Uh, well, what I think this probably means is that people who _aren't_ going
to make money _don't_ sell a property within 90 days. Even if they were buying
it as an investment/flip, if they aren't going to be able to sell it for a
~15% profit... they hold on to it longer. Until they can.

Realizing this confusion of correlation with causation makes the rest of the
"advice" in the article somewhat suspect too.

It's interesting findings, that there are significant numbers of owners
managing to flip a house quickly for profit. But I'm not sure it can be
extrapolated into a "what you should do".

------
soVeryTired
You should label your axes properly. You haven't defined 'price change' and
'gap' anywhere in the text, so we have to try to deduce the meaning from
context. I'm still not sure if the units are percentage change or thousands of
GBP.

------
pjc50
> If you can wait till year-end, then you're even better off

So .. why stop here? Isn't this just saying that since London houses are an
extremely rising market, the longer you hold the more profitable it its?

------
vinceguidry
The relevant factor in short term asset holds is transaction costs. Whether
you're buying stocks or houses. If you can account for them and make a profit
anyway, you're making money. Generally you need a market edge to lean on.

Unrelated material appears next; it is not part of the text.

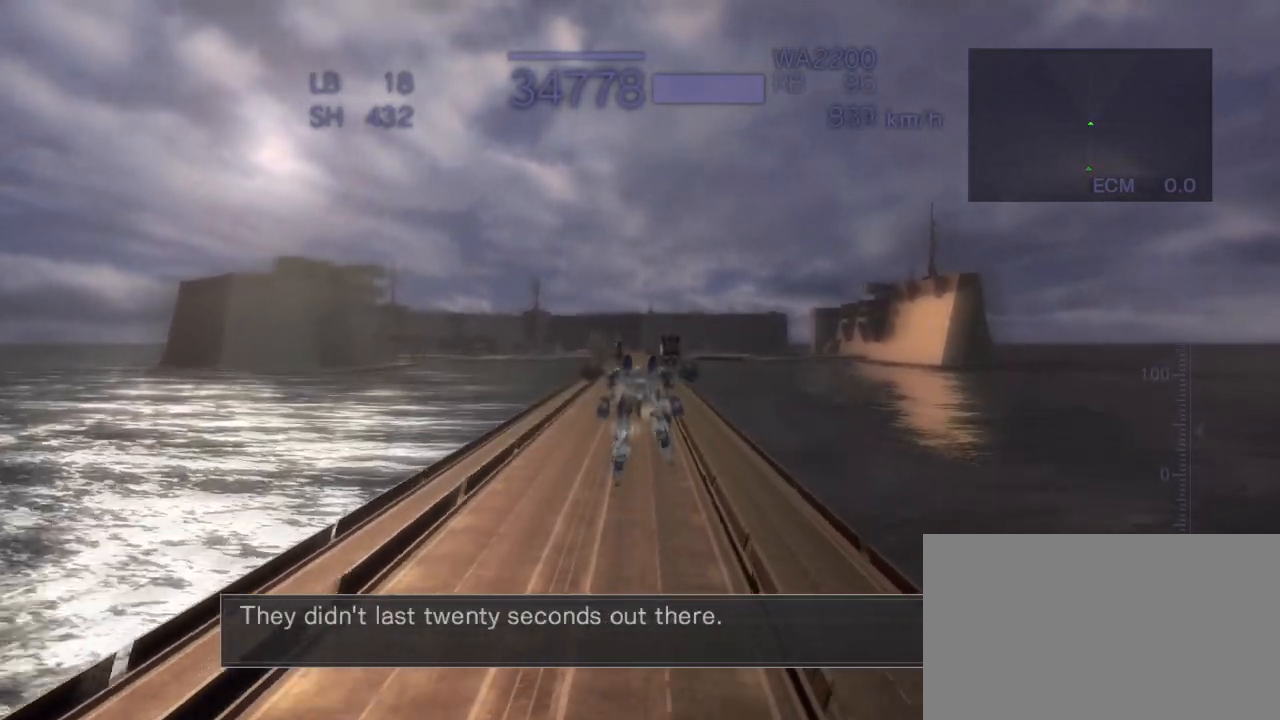
{"buttons": [], "left_stick": "up", "events": [[350, "SQUARE", "down"], [483, "CROSS", "up"], [483, "SQUARE", "up"]]}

But at the end of the day it's hustling in a zero-sum market. Holding on to
your edge requires work. And doing the deals requires work. Not something you
want to make a career out of if you value your sanity or free time.

------
phyller
This story gives the impression that you can somehow magically make a profit
by buying a house, waiting a few months, and selling it. This is completely
ignoring the concept that most of the data is going to be from house flippers
who don't just buy and sell houses, but renovate houses. If you are a
professional who buys fixer-uppers that no one else wants the hassle of
dealing with, then put a lot of money and work and skill into them, yes you
have a good chance of selling it for more than you spent on it.

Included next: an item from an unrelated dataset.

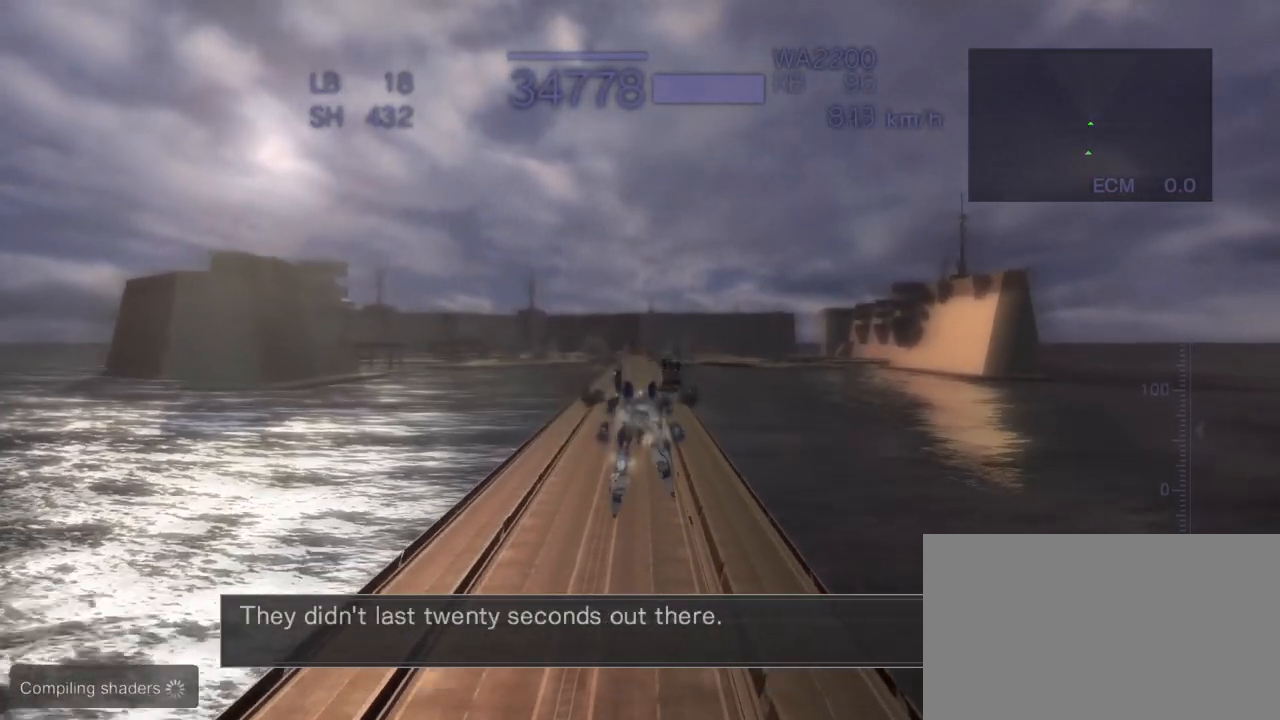
{"buttons": ["CROSS"], "left_stick": "up", "events": [[283, "SQUARE", "down"], [383, "SQUARE", "up"]]}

If you just buy and sell, and don't do anything to the house, you're very
likely to lose money (when factoring in transaction costs) unless you really
know what is happening in the market. People see what you bought the house for
a few months ago, why would they pay more than you did? Also, as many others
have mentioned, there is a lot of selection bias. People are less likely to
sell if they have to sell for a loss, if they have to hold onto a property
they _wanted_ to sell because they would lose money if they sold, they don't
show up in this data.

------
masto
There's an obvious strategy here to make an infinite amount of money!

------
zwily
What about property tax, which (AIUI) is paid in a big lump sum on purchase,
and not annually like in the USA?

------
rtb
[https://en.wikipedia.org/wiki/Selection_bias](https://en.wikipedia.org/wiki/Selection_bias)